### What the exercise asks
Only lines that contain the word "真的很令人兴奋" belong in the answer; copy them from the records below.

[Stored data entries]
Segment Open

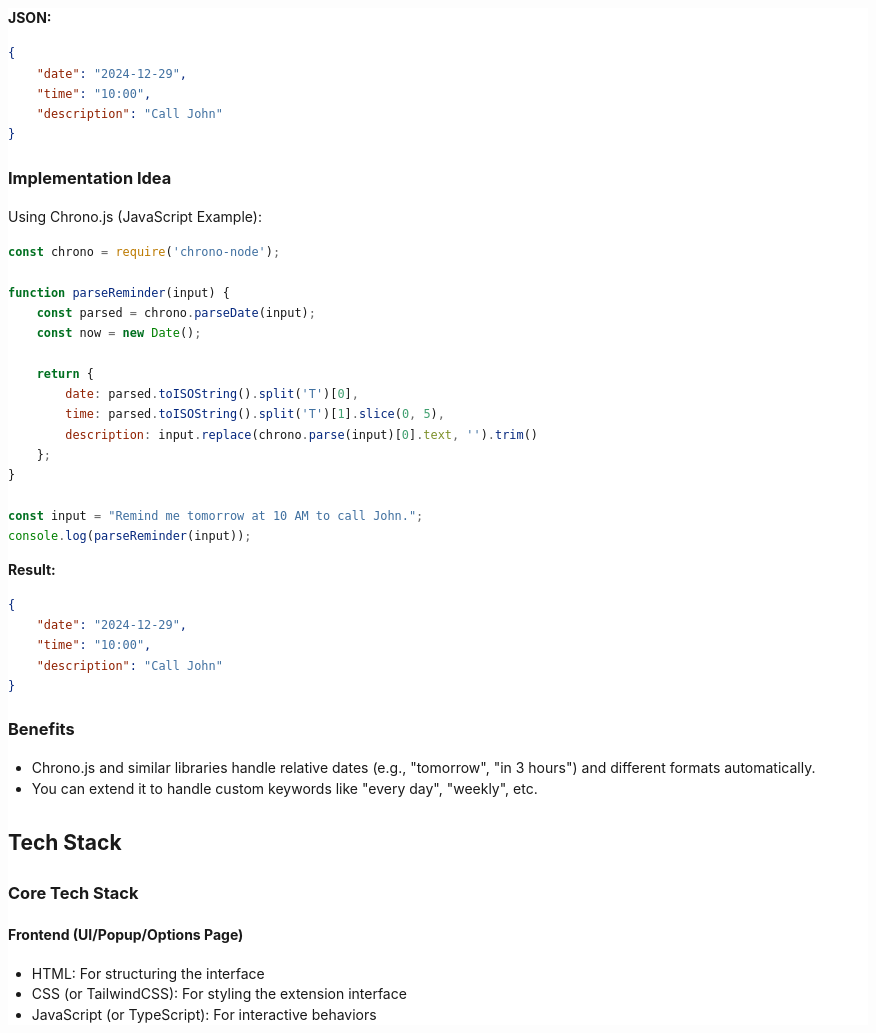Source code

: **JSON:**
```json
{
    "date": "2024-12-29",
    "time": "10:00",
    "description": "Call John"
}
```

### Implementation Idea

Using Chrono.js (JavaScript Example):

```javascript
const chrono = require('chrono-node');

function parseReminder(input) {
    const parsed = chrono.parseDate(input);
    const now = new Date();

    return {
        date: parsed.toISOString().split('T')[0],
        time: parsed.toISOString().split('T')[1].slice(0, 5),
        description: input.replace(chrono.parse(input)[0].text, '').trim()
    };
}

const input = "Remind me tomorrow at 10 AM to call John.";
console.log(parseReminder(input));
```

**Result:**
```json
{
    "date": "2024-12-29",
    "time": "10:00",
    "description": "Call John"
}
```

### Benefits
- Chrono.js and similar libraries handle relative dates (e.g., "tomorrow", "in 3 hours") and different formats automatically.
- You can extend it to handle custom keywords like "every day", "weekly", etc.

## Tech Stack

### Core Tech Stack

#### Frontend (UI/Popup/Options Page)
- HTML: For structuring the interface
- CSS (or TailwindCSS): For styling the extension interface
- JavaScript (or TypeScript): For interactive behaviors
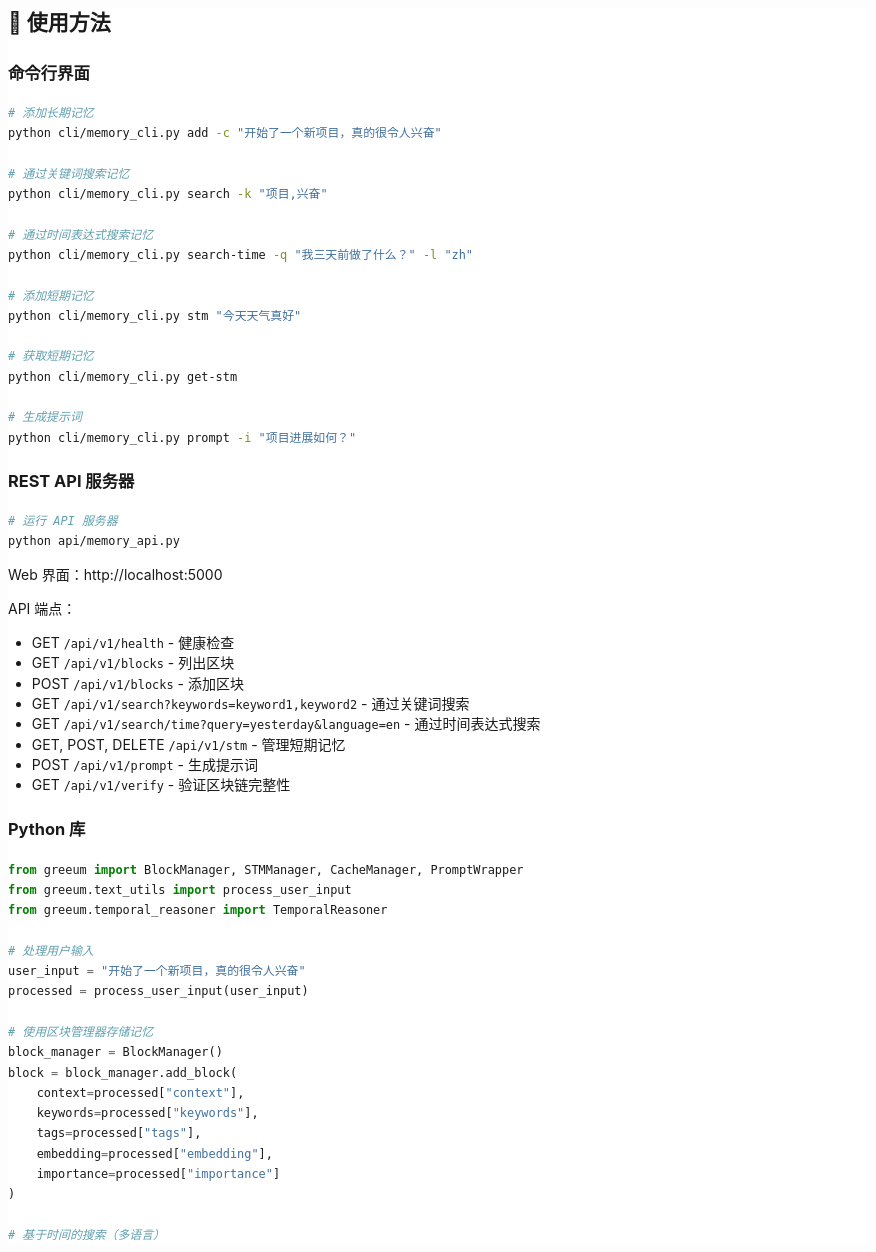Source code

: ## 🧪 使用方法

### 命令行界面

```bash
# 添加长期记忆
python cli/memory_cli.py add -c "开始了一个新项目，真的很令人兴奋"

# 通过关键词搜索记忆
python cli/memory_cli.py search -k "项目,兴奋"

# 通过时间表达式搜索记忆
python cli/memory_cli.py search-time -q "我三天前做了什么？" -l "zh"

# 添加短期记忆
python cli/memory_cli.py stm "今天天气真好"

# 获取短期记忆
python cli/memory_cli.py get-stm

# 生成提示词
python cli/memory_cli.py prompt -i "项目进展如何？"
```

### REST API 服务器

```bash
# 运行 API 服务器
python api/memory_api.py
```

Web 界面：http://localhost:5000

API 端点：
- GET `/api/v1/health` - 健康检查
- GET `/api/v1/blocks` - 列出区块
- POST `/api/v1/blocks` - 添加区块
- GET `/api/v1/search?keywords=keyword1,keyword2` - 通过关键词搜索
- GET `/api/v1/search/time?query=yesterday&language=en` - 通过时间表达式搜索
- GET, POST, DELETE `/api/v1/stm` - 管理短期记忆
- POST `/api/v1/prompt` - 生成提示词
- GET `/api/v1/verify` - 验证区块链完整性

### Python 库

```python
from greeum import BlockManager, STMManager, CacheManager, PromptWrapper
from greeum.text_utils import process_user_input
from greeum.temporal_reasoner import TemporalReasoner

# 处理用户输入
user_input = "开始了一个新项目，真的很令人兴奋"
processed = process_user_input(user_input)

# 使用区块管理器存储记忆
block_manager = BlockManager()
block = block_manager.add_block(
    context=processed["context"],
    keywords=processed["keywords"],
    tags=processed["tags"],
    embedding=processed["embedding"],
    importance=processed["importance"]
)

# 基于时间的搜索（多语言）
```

Segment Closed

### Answer section
python cli/memory_cli.py add -c "开始了一个新项目，真的很令人兴奋"
user_input = "开始了一个新项目，真的很令人兴奋"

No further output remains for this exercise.